• _Exercise task_
Copy each of the following rows word for word, keeping every line unchanged.

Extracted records
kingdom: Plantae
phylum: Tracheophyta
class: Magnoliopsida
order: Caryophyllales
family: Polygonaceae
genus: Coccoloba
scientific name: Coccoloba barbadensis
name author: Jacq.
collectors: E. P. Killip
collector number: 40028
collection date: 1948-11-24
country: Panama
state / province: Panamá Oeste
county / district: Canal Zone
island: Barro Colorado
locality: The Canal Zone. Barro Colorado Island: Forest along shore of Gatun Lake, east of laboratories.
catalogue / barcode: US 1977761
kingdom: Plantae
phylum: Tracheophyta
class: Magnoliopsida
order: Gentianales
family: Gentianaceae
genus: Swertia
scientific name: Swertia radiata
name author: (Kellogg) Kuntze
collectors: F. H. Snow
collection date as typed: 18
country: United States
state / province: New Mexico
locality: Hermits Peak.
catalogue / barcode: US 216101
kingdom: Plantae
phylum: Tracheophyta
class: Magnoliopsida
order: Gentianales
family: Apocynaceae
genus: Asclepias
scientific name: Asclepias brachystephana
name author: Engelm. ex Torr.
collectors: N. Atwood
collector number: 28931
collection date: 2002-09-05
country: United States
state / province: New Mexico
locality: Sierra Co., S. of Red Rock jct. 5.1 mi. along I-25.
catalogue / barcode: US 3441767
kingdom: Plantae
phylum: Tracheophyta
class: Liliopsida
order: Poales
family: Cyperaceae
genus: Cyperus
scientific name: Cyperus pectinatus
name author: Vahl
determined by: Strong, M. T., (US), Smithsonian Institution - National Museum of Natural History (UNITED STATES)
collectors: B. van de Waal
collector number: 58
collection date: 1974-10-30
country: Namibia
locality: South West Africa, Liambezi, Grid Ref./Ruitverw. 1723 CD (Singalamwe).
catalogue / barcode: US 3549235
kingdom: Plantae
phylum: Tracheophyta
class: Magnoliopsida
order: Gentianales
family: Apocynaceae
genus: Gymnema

• _Solved problem_
kingdom: Plantae
phylum: Tracheophyta
class: Magnoliopsida
order: Caryophyllales
family: Polygonaceae
genus: Coccoloba
scientific name: Coccoloba barbadensis
name author: Jacq.
collectors: E. P. Killip
collector number: 40028
collection date: 1948-11-24
country: Panama
state / province: Panamá Oeste
county / district: Canal Zone
island: Barro Colorado
locality: The Canal Zone. Barro Colorado Island: Forest along shore of Gatun Lake, east of laboratories.
catalogue / barcode: US 1977761
kingdom: Plantae
phylum: Tracheophyta
class: Magnoliopsida
order: Gentianales
family: Gentianaceae
genus: Swertia
scientific name: Swertia radiata
name author: (Kellogg) Kuntze
collectors: F. H. Snow
collection date as typed: 18
country: United States
state / province: New Mexico
locality: Hermits Peak.
catalogue / barcode: US 216101
kingdom: Plantae
phylum: Tracheophyta
class: Magnoliopsida
order: Gentianales
family: Apocynaceae
genus: Asclepias
scientific name: Asclepias brachystephana
name author: Engelm. ex Torr.
collectors: N. Atwood
collector number: 28931
collection date: 2002-09-05
country: United States
state / province: New Mexico
locality: Sierra Co., S. of Red Rock jct. 5.1 mi. along I-25.
catalogue / barcode: US 3441767
kingdom: Plantae
phylum: Tracheophyta
class: Liliopsida
order: Poales
family: Cyperaceae
genus: Cyperus
scientific name: Cyperus pectinatus
name author: Vahl
determined by: Strong, M. T., (US), Smithsonian Institution - National Museum of Natural History (UNITED STATES)
collectors: B. van de Waal
collector number: 58
collection date: 1974-10-30
country: Namibia
locality: South West Africa, Liambezi, Grid Ref./Ruitverw. 1723 CD (Singalamwe).
catalogue / barcode: US 3549235
kingdom: Plantae
phylum: Tracheophyta
class: Magnoliopsida
order: Gentianales
family: Apocynaceae
genus: Gymnema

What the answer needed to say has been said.